_PAGE EXTRACT_

......

Start with Customer Relationship Management
suppliers customers

Supply chain management (SCM) is the management of an interconnected or interlinked between network, channel and node businesses involved in the provision of product and service packages required by the end customers in a supply chain. Supply chain management spans the movement and storage of raw materials, work-in-process inventory, and finished goods from point of origin to point of consumption. It is also defined as the design, planning, execution, control, and monitoring of supply chain activities with the objective of creating net value, building a competitive infrastructure, leveraging worldwide logistics, synchronizing supply with demand and measuring performance globally.  Beyond a Wikipedia definition, there are new data and new trends which impact the balancing act between supply chain management and customer relationship management (CRM.)

......

_TASKS AND EXERCISES_
- A) Condense the paragraph of the supply chain passage that begins "Supply chain management (SCM) is the management" into a bulleted list of its main facts.
- B) Reproduce the stretch of the supply chain passage from "Supply chain management (SCM)" through "relationship management (CRM.)" word for word.
The records that follow come from a different source than the supply chain passage.

_INFORMATION SHOWN_
......

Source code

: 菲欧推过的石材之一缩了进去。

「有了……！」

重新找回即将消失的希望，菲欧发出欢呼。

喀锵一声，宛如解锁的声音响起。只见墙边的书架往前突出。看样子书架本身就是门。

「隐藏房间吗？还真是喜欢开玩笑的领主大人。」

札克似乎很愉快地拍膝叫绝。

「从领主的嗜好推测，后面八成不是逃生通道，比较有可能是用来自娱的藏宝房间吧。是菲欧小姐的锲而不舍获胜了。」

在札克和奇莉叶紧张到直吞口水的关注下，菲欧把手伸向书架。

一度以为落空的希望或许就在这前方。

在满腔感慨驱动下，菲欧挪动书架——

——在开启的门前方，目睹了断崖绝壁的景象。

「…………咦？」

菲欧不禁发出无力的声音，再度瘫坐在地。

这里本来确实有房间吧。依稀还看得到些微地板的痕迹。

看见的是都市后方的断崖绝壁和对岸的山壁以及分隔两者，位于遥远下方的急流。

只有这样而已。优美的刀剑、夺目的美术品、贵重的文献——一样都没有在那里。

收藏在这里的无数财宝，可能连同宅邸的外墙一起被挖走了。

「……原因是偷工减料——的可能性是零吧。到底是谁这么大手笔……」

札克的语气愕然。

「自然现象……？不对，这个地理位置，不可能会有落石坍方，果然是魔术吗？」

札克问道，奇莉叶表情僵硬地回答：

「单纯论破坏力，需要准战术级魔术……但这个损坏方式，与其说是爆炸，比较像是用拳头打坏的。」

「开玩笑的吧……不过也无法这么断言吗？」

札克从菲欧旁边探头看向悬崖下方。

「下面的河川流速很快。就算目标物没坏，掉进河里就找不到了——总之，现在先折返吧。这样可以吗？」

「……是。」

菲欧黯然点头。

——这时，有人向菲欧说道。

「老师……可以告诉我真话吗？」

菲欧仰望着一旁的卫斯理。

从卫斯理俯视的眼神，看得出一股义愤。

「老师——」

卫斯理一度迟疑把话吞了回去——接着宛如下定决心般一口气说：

......

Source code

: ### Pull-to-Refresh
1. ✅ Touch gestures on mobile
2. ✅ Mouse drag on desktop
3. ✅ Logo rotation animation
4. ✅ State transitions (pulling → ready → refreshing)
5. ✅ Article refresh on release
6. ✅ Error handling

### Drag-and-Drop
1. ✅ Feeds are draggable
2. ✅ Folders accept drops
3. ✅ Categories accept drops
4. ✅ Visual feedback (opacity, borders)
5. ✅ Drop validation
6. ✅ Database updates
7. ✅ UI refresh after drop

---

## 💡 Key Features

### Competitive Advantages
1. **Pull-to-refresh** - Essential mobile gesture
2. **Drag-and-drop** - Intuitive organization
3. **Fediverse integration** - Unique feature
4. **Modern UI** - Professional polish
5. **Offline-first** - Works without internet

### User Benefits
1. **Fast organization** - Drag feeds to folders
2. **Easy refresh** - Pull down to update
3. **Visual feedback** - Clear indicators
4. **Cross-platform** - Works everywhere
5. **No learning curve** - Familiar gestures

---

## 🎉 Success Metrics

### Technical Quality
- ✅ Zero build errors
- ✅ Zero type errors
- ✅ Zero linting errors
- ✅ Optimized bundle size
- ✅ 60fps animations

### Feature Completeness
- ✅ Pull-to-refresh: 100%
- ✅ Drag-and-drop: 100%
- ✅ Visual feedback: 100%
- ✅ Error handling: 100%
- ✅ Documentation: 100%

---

......

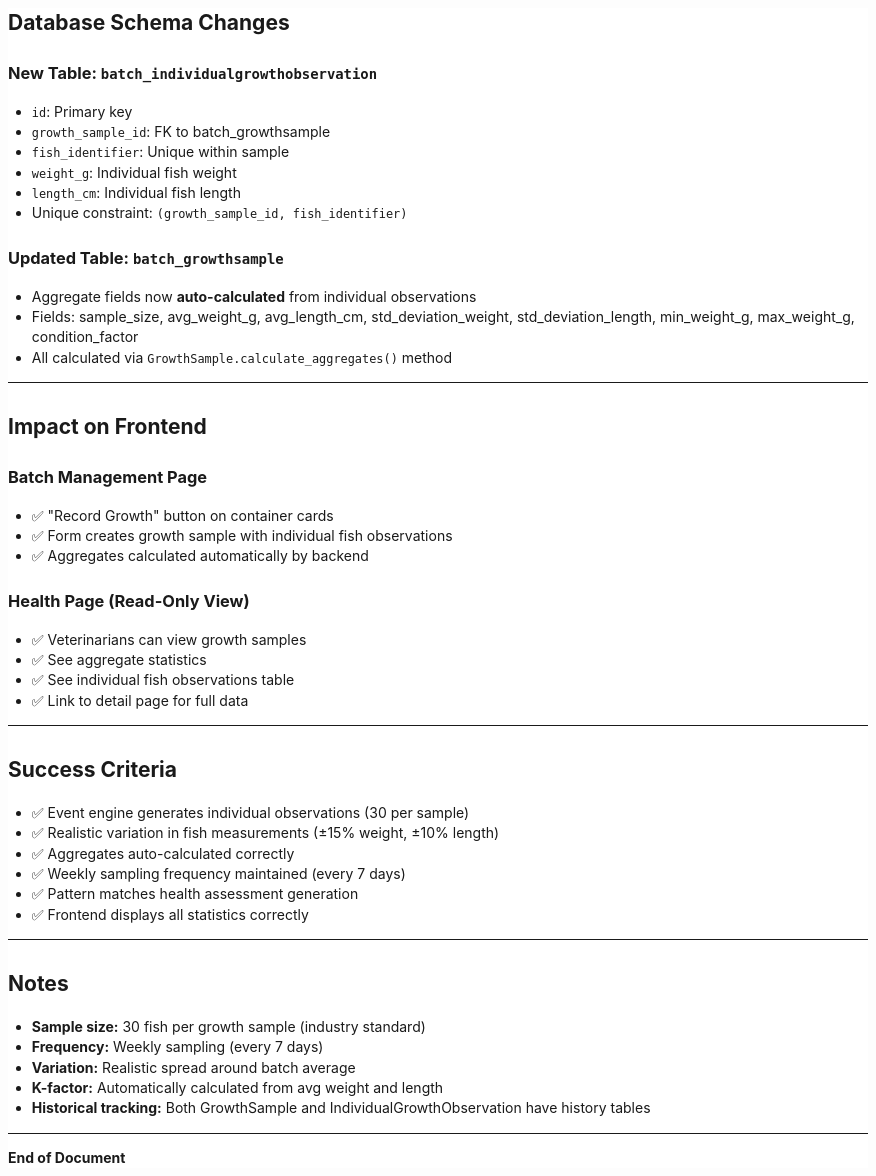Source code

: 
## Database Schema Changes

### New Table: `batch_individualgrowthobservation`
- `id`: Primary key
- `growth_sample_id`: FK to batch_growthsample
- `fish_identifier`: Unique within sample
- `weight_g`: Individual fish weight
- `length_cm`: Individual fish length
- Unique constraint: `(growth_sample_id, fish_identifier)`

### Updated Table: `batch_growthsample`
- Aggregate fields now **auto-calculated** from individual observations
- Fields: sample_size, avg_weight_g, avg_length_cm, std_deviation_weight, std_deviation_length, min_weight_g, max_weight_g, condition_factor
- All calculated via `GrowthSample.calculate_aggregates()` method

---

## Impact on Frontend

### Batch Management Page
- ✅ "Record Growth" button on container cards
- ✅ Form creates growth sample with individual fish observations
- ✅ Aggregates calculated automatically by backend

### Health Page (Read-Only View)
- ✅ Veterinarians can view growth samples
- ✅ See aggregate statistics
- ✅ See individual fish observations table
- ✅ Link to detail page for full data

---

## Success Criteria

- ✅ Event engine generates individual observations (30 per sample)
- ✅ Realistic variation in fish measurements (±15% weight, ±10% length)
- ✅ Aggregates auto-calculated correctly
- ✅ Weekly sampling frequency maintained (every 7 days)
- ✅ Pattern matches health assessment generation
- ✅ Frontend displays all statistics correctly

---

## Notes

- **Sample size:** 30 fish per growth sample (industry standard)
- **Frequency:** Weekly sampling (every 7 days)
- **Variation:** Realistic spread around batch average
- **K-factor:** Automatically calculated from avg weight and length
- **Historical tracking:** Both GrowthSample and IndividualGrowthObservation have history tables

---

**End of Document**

......

_SOLUTIONS FOR EACH TASK_
- A)
- Supply chain management (SCM) manages the network, channel and node businesses that provide the product and service packages end customers need in a supply chain.
- It covers moving and storing raw materials, work-in-process inventory and finished goods from point of origin to point of consumption.
- It is also defined as designing, planning, executing, controlling and monitoring supply chain activities.
- Its objectives are to create net value, build a competitive infrastructure, leverage worldwide logistics, synchronize supply with demand and measure performance globally.
- Beyond the Wikipedia definition, new data and new trends affect the balance between supply chain management and customer relationship management (CRM).

- B)
Supply chain management (SCM) is the management of an interconnected or interlinked between network, channel and node businesses involved in the provision of product and service packages required by the end customers in a supply chain. Supply chain management spans the movement and storage of raw materials, work-in-process inventory, and finished goods from point of origin to point of consumption. It is also defined as the design, planning, execution, control, and monitoring of supply chain activities with the objective of creating net value, building a competitive infrastructure, leveraging worldwide logistics, synchronizing supply with demand and measuring performance globally.  Beyond a Wikipedia definition, there are new data and new trends which impact the balancing act between supply chain management and customer relationship management (CRM.)